» **The task**: Look for the word "Беатрис" in the material below, then report each line where it occurs.
=== Provided information ===
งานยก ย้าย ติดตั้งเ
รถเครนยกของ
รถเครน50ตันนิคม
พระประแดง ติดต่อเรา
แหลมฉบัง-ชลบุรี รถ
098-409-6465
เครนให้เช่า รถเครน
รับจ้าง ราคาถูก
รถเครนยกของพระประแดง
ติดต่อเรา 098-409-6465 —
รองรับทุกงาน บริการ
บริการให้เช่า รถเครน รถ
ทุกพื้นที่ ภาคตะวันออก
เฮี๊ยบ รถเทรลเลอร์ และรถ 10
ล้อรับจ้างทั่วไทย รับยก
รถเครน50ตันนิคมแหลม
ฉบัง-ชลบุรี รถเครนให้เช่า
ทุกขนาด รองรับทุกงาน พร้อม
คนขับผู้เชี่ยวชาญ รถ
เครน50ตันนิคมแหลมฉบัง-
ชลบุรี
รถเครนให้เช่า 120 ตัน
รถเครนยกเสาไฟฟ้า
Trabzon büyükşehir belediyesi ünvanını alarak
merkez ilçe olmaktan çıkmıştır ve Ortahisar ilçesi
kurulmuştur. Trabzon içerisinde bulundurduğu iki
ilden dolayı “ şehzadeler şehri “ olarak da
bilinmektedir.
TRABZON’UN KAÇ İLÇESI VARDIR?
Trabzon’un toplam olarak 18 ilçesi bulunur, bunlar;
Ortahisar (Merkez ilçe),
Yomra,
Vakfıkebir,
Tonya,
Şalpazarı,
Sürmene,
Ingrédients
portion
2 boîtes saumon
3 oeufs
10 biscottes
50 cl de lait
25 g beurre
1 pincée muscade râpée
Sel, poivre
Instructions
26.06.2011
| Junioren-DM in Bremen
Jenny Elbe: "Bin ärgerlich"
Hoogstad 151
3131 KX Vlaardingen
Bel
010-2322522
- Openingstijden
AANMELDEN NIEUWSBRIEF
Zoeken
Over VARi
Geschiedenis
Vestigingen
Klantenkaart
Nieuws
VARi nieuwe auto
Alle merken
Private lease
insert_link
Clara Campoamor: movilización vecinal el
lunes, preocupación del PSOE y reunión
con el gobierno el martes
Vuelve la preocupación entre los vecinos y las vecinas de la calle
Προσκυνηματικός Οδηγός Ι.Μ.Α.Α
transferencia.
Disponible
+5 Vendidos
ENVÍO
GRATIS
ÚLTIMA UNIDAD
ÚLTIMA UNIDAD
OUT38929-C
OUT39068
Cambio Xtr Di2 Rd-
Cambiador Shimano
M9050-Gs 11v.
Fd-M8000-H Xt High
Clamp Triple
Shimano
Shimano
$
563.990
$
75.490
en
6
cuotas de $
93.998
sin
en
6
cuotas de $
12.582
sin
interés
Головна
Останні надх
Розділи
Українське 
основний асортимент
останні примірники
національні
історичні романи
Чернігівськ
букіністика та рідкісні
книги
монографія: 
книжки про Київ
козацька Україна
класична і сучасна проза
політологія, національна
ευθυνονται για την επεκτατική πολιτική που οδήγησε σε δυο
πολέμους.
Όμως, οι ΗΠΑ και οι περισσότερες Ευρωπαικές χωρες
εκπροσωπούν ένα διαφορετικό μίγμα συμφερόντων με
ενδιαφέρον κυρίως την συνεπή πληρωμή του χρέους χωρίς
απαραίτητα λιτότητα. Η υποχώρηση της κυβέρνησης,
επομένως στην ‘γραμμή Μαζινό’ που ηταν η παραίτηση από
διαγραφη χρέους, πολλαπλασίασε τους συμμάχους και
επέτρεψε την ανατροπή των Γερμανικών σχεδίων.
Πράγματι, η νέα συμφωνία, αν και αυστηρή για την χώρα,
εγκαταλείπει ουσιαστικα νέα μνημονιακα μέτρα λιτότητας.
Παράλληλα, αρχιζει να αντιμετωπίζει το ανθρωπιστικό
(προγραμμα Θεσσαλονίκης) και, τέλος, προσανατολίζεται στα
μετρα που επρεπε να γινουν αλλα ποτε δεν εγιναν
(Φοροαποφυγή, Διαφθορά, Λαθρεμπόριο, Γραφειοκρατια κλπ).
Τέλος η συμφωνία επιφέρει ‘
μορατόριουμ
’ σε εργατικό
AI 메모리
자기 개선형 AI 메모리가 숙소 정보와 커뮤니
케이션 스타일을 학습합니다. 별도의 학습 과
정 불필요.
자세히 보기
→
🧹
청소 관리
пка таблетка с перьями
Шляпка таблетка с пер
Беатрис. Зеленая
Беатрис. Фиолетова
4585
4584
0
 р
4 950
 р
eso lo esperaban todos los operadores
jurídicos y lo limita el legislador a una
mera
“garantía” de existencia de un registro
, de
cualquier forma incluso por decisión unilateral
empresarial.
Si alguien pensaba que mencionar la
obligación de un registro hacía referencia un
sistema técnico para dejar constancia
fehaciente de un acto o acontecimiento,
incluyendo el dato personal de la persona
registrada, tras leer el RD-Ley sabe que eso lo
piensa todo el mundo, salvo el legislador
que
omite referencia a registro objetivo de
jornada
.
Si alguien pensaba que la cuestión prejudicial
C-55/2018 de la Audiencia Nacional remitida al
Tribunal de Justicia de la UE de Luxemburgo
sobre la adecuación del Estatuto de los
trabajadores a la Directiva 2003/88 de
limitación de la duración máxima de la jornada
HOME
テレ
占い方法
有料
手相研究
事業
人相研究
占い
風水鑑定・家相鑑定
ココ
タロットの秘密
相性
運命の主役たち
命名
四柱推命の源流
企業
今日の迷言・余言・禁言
===
» **Response**:
Беатрис. Зеленая
Беатрис. Фиолетова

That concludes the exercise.